■ What you have to do:
Please output the data exactly, minus pictures.

■ Extracted entries:
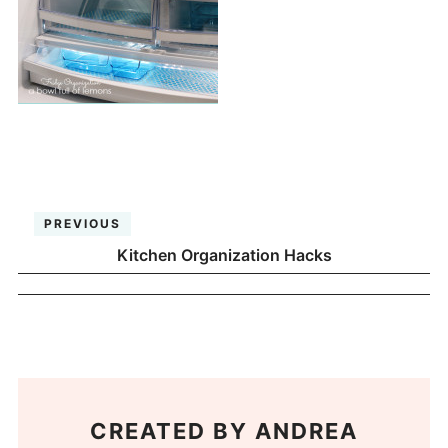
PREVIOUS
Kitchen Organization Hacks
CREATED BY
ANDREA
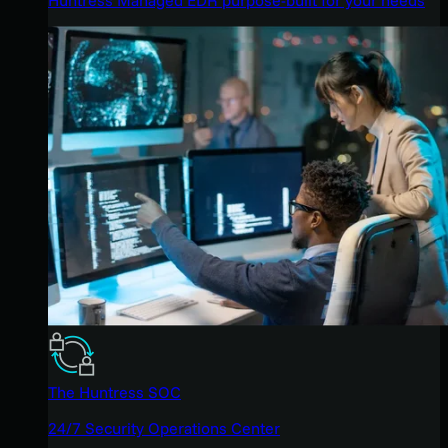
The Huntress SOC
24/7 Security Operations Center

■ Response below:
PREVIOUS
Kitchen Organization Hacks
CREATED BY
ANDREA
The Huntress SOC
24/7 Security Operations Center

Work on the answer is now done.